=== Richiesta ===
Riassumi in un elenco puntato il paragrafo dell'articolo sul welfare che comincia con «Il Rapporto sullo stato sociale in Italia», conservandone i fatti principali.

=== Sezione del documento ===
--*--

Paolo Andruccioli: Welfare. Pubblico è meglio

01 Luglio 2005
Il Rapporto sullo stato sociale in Italia, che è stato presentato ieri a Roma nella sede della Facoltà di Economia della Sapienza, ha tre meriti fondamentali. Il primo: offre un quadro completo e sintetico dello stato sociale e delle modificazioni della spesa pubblica, dovute all'andamento incerto della crescita economica, ma soprattutto all'intervento della politica (i primi effetti delle riforme previdenziali, per esempio). Il secondo: sulla base di rigorose analisi tecniche, contribuisce a sfatare parecchi luoghi comuni che hanno imperversato nel dibattito. La figura mitica della «gobba» delle pensioni, risulterebbe per esempio in discussione, perché la spesa previdenziale risulta ancora in equilibrio anche se continuamente sul filo del Pil. Più che dalla demografia dipenderemo quindi dal tipo di crescita economica e dall'integrazione dei lavoratori immigrati. Terzo merito: le proposte del Rapporto costituiscono di fatto un rilancio politico dell'idea stessa di welfare. Lo scenario futuro non è per nulla scontato, come non lo sono gli esiti finali delle riforme (compresa l'ultima di Maroni). Paradossalmente le riforme potrebbero avere un esito opposto alle intenzioni, mentre il sistema della previdenza complementare conferma le sue attuali debolezze, soprattutto per quanto riguarda la sua generalizzazione e la portabilità. Dagli studi del Rapporto (la cui parte previdenziale è stata curata tra gli altri da Angelo Marano) l'unica cosa certa sembra essere il rovesciamento tra le due sostenibilità. L'annosa questione della sostenibilità finanziaria dei sistemi previdenziali lascerebbe infatti il posto al problema della sostenibilità sociale, visto che sulla copertura reale della pensione pubblica per milioni di lavoratori, soprattutto giovani, siamo ormai all'allarme: stiamo costruendo una società di nuovi poveri.

--*--

=== Dati mostrati ===
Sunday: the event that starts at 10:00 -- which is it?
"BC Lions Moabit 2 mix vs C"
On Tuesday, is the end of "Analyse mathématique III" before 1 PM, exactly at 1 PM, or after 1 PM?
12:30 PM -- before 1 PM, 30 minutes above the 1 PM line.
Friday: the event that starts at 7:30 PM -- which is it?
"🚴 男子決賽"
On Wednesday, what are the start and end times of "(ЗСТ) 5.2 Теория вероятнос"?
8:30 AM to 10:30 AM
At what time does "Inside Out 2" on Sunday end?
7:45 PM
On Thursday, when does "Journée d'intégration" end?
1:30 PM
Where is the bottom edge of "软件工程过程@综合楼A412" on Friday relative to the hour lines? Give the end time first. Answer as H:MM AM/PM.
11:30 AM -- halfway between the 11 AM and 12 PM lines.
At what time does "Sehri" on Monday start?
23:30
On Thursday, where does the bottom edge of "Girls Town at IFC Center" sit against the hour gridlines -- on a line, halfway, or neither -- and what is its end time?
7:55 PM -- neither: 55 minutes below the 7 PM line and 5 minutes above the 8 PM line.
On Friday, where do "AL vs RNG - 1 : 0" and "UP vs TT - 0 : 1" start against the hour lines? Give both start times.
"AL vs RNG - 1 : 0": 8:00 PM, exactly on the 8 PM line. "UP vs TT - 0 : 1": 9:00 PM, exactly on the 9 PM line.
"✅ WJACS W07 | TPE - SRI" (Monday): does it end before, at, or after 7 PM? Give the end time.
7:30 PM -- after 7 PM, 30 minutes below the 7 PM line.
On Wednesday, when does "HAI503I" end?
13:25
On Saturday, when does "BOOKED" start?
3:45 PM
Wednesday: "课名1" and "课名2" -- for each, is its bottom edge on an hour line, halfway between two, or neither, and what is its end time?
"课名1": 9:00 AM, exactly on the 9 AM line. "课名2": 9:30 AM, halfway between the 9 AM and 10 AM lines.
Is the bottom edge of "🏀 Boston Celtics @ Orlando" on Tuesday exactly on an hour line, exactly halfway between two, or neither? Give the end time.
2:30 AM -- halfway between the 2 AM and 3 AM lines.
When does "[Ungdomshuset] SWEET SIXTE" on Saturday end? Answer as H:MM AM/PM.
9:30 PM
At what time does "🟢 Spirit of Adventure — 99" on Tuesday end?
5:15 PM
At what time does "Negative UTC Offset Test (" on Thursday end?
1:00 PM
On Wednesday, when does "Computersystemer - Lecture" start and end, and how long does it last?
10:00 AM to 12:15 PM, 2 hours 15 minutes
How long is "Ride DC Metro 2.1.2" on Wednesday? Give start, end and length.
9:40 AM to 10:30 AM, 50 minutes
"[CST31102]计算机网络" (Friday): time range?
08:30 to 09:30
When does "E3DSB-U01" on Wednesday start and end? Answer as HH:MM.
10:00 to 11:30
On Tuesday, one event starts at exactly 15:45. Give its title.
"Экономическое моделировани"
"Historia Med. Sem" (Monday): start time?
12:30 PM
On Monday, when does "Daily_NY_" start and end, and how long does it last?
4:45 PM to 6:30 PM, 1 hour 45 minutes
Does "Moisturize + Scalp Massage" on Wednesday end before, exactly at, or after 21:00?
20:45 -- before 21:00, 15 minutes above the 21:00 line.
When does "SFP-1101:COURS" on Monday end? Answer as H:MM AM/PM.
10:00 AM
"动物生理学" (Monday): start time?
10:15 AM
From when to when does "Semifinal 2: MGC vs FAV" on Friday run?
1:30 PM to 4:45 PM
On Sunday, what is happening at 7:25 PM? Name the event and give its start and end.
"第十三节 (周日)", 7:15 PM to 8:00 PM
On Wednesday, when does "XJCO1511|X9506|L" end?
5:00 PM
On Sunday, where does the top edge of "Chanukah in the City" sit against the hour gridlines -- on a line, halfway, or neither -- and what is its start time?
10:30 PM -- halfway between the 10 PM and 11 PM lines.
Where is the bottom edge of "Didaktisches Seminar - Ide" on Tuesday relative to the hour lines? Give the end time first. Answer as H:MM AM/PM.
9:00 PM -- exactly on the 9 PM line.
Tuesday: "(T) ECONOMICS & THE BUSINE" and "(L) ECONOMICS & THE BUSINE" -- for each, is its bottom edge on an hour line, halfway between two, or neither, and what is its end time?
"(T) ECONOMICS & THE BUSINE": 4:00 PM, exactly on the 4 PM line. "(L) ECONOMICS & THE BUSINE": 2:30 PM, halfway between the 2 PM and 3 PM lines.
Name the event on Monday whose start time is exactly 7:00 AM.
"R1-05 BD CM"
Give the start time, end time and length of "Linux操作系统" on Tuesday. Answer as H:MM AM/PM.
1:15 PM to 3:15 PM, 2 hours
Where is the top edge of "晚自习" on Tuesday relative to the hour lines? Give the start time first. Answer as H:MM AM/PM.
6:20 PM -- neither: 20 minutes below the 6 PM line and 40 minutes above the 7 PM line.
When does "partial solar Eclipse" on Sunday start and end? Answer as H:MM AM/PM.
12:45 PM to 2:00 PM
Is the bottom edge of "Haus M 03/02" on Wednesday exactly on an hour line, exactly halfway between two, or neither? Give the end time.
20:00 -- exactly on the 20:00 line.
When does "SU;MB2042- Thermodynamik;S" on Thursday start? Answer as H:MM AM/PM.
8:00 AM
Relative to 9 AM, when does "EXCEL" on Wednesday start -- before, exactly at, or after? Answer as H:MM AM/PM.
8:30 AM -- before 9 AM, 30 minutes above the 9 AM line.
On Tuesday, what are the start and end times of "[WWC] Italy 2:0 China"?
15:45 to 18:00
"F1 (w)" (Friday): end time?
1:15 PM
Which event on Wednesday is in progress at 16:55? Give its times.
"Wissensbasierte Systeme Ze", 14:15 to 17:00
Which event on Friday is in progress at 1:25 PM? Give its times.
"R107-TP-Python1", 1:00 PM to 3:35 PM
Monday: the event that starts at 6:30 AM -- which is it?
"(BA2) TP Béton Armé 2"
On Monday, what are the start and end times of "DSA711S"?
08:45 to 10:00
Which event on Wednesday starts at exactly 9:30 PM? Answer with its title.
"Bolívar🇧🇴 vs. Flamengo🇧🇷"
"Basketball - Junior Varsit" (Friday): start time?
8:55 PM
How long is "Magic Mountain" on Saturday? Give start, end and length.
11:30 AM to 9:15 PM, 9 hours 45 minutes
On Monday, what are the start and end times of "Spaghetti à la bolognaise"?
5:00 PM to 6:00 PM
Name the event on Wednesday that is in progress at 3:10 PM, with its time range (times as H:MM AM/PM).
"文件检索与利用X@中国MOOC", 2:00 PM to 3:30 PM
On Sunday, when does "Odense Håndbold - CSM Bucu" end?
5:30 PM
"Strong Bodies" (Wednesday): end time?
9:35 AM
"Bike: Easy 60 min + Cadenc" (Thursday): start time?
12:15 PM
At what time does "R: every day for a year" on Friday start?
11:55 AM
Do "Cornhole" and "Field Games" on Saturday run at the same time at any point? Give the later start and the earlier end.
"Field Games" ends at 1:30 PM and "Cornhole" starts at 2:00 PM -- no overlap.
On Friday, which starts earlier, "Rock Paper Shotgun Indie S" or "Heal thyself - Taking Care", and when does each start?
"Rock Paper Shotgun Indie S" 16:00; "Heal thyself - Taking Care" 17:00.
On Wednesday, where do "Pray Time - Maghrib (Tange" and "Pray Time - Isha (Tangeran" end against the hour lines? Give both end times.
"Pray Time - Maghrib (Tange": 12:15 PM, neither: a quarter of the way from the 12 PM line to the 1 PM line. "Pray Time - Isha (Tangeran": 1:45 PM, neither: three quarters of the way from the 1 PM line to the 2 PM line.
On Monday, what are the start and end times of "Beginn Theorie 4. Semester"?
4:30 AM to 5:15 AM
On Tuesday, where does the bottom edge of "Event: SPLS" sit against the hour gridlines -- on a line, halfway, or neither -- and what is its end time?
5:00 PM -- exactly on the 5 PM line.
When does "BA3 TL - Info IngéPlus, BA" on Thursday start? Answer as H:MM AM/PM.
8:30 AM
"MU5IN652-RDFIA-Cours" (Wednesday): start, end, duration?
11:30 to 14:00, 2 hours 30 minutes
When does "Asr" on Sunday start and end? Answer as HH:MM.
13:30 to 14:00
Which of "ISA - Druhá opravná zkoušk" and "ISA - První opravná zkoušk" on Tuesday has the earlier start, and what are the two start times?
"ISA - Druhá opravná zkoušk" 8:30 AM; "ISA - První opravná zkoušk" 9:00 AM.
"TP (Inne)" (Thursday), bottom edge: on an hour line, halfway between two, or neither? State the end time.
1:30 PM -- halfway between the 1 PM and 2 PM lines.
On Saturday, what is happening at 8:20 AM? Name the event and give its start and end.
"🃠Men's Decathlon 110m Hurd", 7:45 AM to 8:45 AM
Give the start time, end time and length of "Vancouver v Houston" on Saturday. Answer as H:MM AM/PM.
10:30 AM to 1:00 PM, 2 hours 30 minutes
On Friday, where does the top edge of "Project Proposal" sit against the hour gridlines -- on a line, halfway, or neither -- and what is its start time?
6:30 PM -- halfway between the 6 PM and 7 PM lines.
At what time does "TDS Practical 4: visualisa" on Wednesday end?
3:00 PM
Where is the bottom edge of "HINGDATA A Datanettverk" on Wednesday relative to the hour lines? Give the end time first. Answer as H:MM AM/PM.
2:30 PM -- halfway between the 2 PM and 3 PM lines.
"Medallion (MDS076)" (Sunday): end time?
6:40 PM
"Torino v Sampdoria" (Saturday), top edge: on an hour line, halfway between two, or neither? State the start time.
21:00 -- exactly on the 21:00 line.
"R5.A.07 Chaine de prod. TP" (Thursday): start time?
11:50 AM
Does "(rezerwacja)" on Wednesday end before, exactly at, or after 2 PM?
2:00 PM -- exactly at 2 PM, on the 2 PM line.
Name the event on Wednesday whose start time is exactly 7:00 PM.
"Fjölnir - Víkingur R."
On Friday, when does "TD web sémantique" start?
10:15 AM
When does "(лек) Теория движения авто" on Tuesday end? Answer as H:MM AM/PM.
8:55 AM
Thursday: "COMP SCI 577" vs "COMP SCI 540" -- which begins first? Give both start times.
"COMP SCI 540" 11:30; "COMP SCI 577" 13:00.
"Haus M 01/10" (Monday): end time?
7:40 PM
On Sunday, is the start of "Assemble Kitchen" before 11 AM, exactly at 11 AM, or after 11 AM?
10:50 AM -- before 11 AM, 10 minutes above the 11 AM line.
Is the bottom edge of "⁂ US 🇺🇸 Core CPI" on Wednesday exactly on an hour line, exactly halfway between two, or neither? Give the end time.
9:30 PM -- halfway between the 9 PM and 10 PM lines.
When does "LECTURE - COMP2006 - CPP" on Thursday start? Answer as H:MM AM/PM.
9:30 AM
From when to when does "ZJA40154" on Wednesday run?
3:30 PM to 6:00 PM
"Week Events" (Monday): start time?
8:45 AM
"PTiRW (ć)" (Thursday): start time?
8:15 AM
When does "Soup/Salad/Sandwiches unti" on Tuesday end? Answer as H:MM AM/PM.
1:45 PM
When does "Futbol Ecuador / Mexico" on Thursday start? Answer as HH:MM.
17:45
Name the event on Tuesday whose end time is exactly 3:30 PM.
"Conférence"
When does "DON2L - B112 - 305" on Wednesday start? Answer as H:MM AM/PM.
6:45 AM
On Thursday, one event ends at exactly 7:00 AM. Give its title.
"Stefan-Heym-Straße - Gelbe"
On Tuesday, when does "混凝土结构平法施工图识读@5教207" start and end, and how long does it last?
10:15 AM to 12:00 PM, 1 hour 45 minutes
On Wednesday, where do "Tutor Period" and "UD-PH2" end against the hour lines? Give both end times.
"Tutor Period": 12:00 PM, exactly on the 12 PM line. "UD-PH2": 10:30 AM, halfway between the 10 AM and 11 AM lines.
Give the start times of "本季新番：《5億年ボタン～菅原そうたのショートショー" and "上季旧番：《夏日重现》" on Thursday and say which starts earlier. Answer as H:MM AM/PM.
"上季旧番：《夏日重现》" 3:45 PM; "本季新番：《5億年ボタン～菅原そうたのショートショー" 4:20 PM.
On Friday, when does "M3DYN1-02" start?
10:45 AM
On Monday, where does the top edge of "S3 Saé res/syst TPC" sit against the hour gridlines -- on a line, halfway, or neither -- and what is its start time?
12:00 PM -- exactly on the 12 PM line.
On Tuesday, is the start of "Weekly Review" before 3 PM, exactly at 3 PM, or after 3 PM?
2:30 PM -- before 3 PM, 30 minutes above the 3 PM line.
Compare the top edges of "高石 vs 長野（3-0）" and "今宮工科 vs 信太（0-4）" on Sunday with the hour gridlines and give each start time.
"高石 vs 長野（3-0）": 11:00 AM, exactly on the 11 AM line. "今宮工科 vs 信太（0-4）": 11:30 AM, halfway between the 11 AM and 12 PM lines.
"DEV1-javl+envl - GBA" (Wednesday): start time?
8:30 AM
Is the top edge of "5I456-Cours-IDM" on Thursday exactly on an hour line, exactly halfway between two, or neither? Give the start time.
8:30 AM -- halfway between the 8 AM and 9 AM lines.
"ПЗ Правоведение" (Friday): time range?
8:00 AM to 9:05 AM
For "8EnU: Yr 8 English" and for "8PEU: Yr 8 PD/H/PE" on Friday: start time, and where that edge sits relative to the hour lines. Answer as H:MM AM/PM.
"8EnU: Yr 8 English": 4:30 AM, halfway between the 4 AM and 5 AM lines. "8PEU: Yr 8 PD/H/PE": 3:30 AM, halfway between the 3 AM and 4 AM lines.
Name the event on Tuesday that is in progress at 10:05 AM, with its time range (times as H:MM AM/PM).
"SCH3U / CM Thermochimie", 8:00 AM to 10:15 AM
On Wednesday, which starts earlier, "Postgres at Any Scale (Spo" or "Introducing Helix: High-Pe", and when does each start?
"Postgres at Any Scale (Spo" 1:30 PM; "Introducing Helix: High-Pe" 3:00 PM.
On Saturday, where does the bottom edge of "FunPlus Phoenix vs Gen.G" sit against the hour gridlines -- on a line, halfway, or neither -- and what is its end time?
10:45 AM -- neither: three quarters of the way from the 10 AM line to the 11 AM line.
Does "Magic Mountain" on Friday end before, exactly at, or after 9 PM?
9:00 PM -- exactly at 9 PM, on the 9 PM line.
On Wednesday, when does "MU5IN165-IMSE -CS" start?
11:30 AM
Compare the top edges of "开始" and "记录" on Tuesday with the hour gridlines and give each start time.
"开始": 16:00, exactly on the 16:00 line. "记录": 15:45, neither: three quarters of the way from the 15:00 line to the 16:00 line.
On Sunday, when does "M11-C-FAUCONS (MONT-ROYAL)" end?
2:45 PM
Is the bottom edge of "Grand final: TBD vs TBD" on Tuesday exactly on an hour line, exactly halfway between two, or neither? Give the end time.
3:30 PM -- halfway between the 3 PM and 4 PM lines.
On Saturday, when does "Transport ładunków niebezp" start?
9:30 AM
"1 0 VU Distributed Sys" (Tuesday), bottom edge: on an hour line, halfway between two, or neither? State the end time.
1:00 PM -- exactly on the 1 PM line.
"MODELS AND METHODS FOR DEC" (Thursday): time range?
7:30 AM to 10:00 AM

--*--

=== Risultato ===
- Il Rapporto sullo stato sociale in Italia è stato presentato ieri a Roma, nella sede della Facoltà di Economia della Sapienza.
- Primo merito: offre un quadro completo e sintetico dello stato sociale e dei cambiamenti della spesa pubblica. Questi cambiamenti sono dovuti all'andamento incerto della crescita economica e soprattutto all'intervento della politica, per esempio ai primi effetti delle riforme previdenziali.
- Secondo merito: con rigorose analisi tecniche sfata parecchi luoghi comuni. La «gobba» delle pensioni risulterebbe in discussione, perché la spesa previdenziale è ancora in equilibrio, anche se sempre sul filo del Pil. Più che dalla demografia, si dipenderà dal tipo di crescita economica e dall'integrazione dei lavoratori immigrati.
- Terzo merito: le proposte del Rapporto rilanciano politicamente l'idea stessa di welfare.
- Lo scenario futuro e gli esiti delle riforme, compresa l'ultima di Maroni, non sono scontati. Le riforme potrebbero perfino avere un esito opposto alle intenzioni.
- La previdenza complementare conferma le sue debolezze, soprattutto nella generalizzazione e nella portabilità.
- L'unica certezza che emerge dagli studi del Rapporto è il rovesciamento tra le due sostenibilità. La parte previdenziale è stata curata, tra gli altri, da Angelo Marano. Il problema della sostenibilità sociale prende il posto di quello della sostenibilità finanziaria, perché sulla copertura della pensione pubblica per milioni di lavoratori, soprattutto giovani, si è ormai all'allarme: si sta costruendo una società di nuovi poveri.